_Document extract_

▼▼▼

This shows an example where the files referred to by output and error end up in the folder given by initialdir. The Java program has the full path to the class containing "main". The program also uses other classes from myJar.jar. Standard input is taken from the file h.txt in a specified folder.

The first argument in arguments must contain the name of the class containing "main". The name must be written so that the java command is able to find it. In the example the name is given with full package qualification.

Note that executable gives the start class with suffix class, i.e. the file, while arguments gives the class name.

CLASSPATH will contain the files given by jar-files in addition to elements which HTCondor needs to find it's helper classes.

# Use your own email-address for notify_user, e.g.:
notify_user    = username@ifi.uio.no
notification   = Error

executable = $ENV(HOME)/src/java/mypackage/ClassName.class
universe = java

initialdir = $ENV(HOME)/project
input = $ENV(HOME)/data/h.txt
output = submit.out
error = submit.err
jar_files = $ENV(HOME)/myJar.jar
arguments = mypackage.ClassName arg0 arg1 arg2
log = project.log
queue

Submit file for multiple runs

By using the command

queue 100

the program will run 100 times. Each run is given a process number, from zero. This gives the possibility to e.g. give different data files for each run.

input = file.$(Process)

Other commands may also use the macro Process in this way.

▲▲▲

_Requirements_
- a) In the HTCondor submit file guide, what does writing the input line as "input = file.$(Process)" make possible for a job queued with "queue 100"?
- b) From the HTCondor submit file guide, quote the passage that opens with the words containing "Submit file for" and closes with "input = file.$(Process)".
- c) Continue the HTCondor submit file guide from its last line.

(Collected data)
▼▼▼

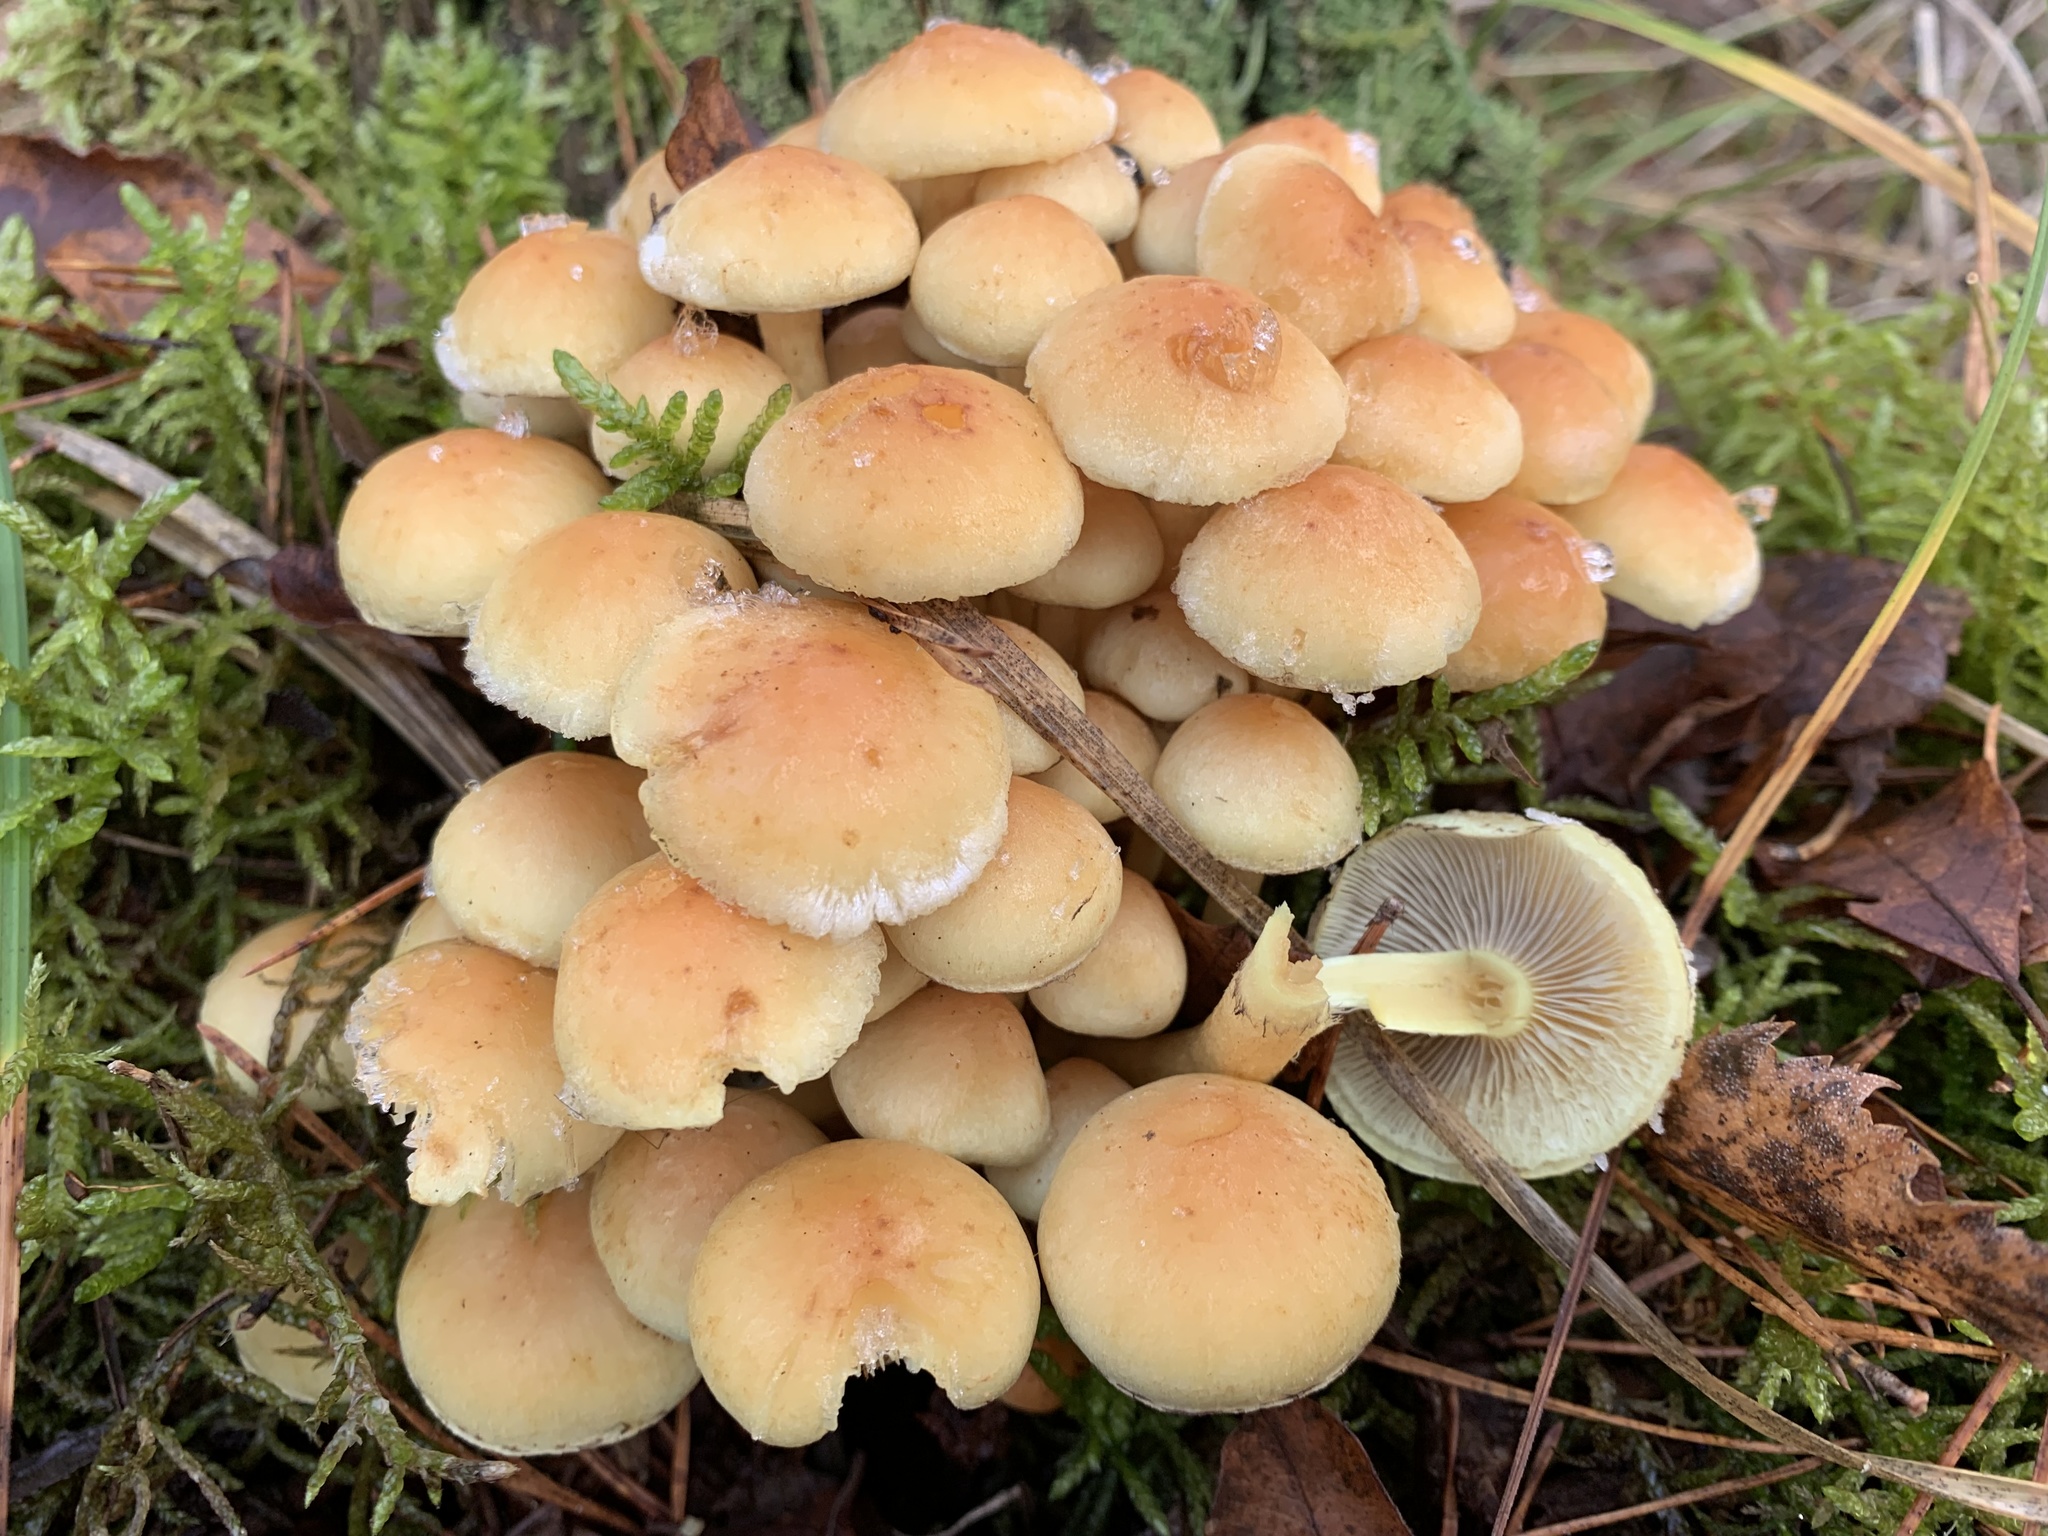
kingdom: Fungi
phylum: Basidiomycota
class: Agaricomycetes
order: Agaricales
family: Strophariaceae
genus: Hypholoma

▲▲▲
▼▼▼

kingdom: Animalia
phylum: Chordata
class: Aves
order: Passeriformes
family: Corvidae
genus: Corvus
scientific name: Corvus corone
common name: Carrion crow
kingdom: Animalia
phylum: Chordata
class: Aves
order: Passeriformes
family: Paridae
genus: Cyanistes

▲▲▲
▼▼▼

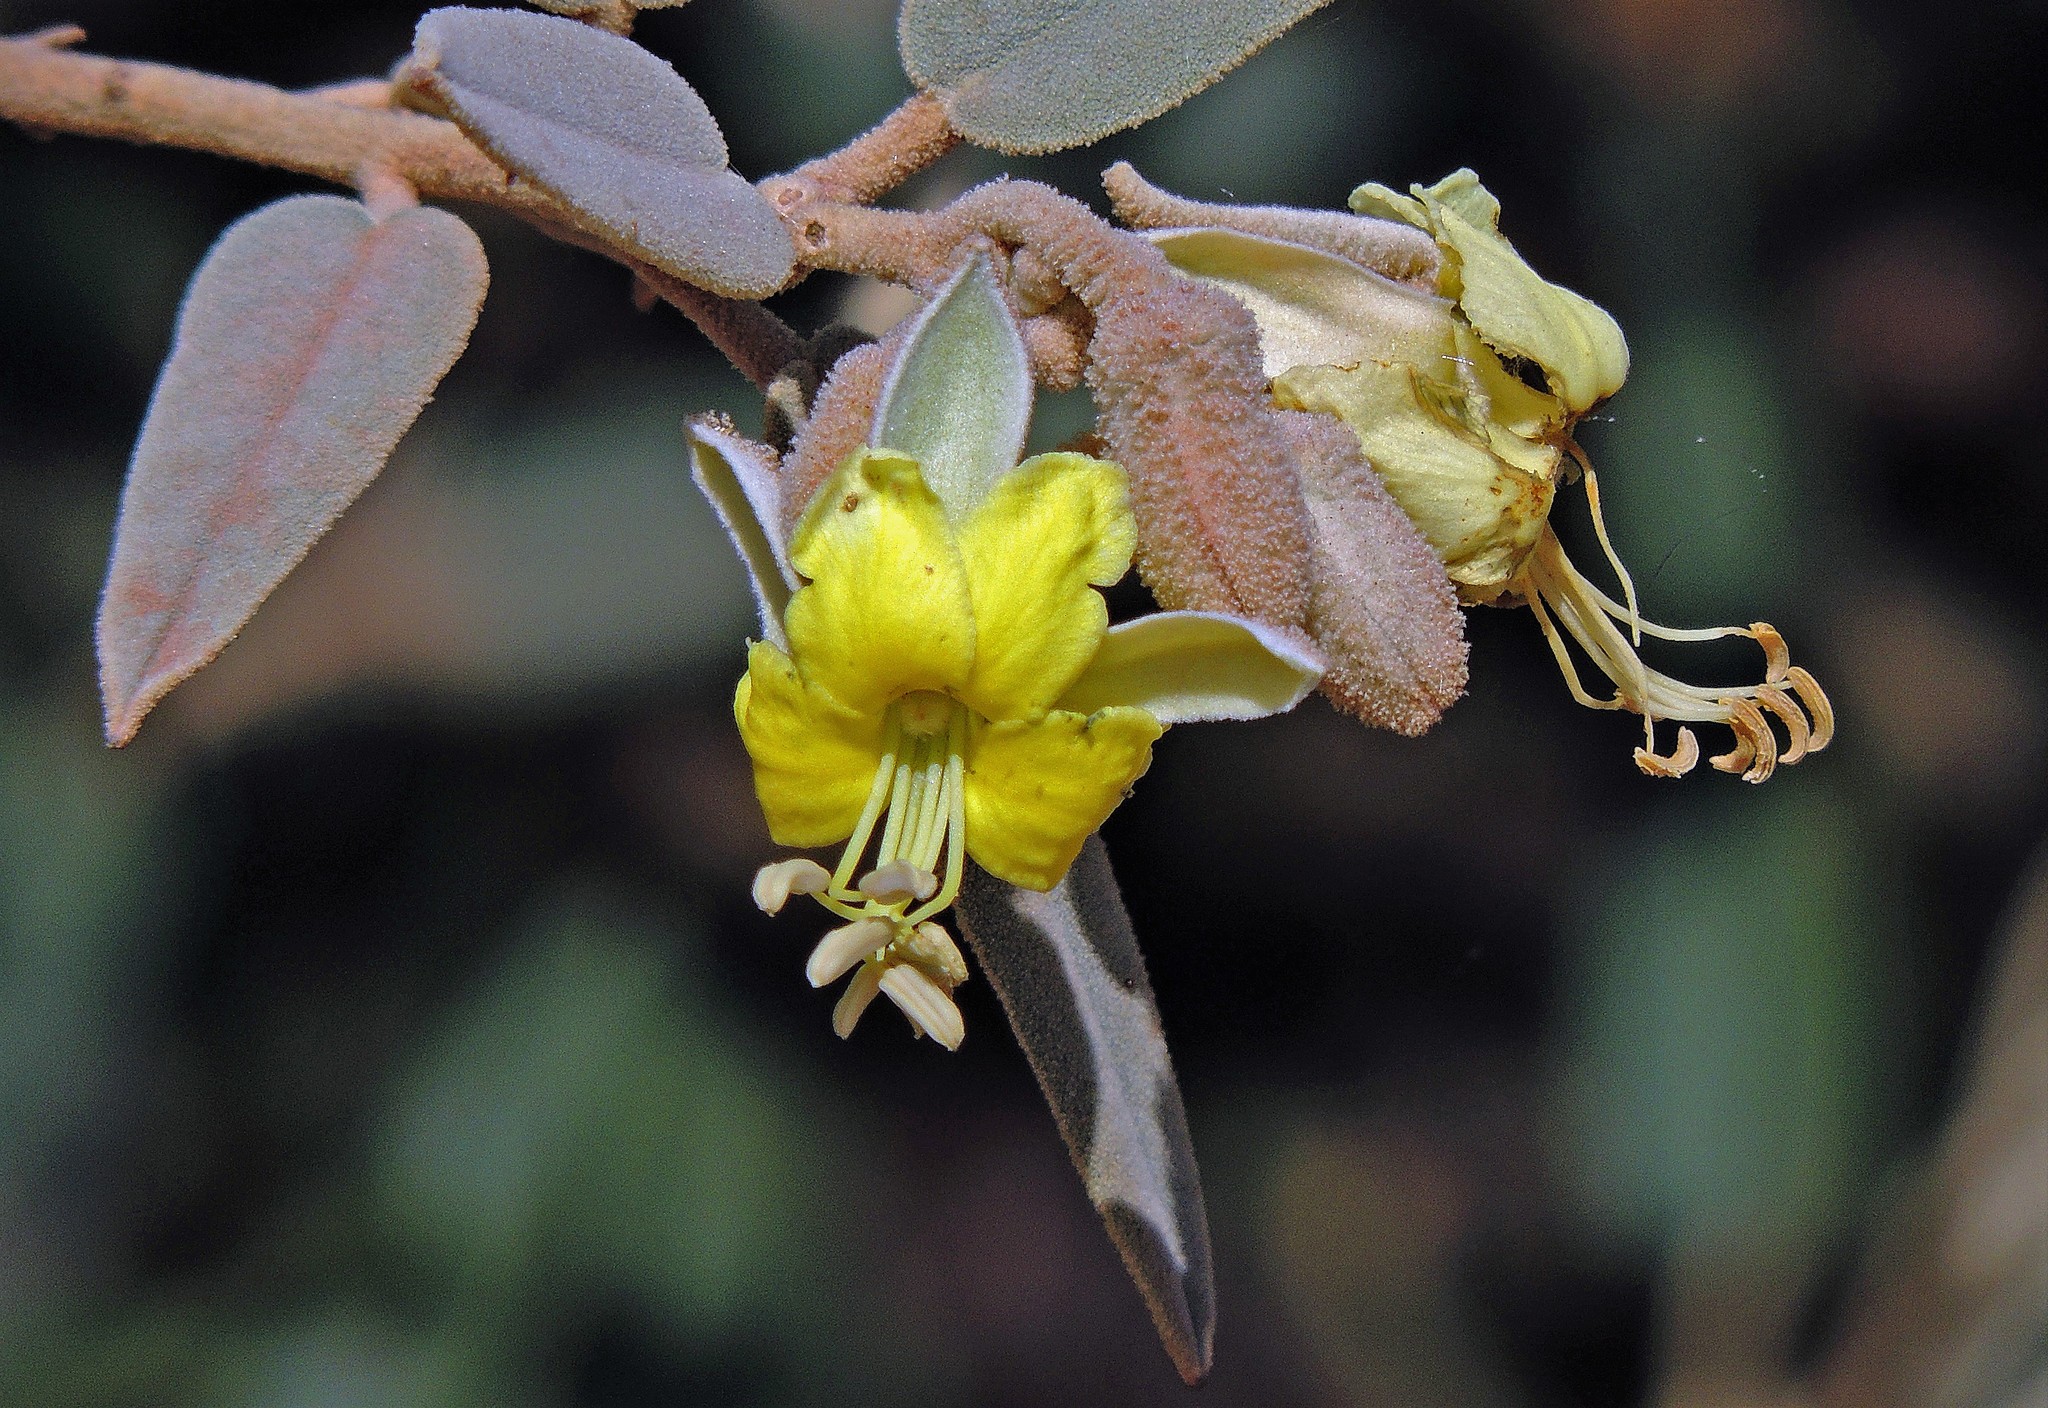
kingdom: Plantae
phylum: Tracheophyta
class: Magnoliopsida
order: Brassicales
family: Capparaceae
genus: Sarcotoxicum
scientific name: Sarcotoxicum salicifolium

▲▲▲

_Responses per task_
- a) Each of the 100 runs gets its own process number, starting from zero. Because the input line uses the Process macro, each run reads a different data file.

- b)
Submit file for multiple runs

By using the command

queue 100

the program will run 100 times. Each run is given a process number, from zero. This gives the possibility to e.g. give different data files for each run.

input = file.$(Process)

- c)
A submit file may contain several queue commands. The process number is increased for each queue command (does not start from zero). All processes started by a submit file are given a common cluster number which also may be referred to in a submit file, with the macroen Cluster.

Monitoring a job

The following commands may be useful to monitor/administer jobs. Use "man command" for more information on the commands.

condor_status
Check status and activity on machines.
condor_q
See the queue of jobs. The option -global yields the queue for all submit machines. The optionz -analyze and -better-analyze can give information about why a job has not been started.
condor_history
Check data about jobs which were completed or removed.
condor_rm
Remove a job from queue.

Problems

When running Java programs on linux machines, HTCondor is not always able to guess the amount of memory the job needs. In the standard setup HTCondor requires that a machine which will run a job must have a memory which is large enough to contain the complete job (without resorting to disk usage). The problem is especially encountered with programs using many threads. The estimate then is too large. If the job becomes suspended, it may be that it will never start again because no machines have enough memory to satisfy the job's requirements.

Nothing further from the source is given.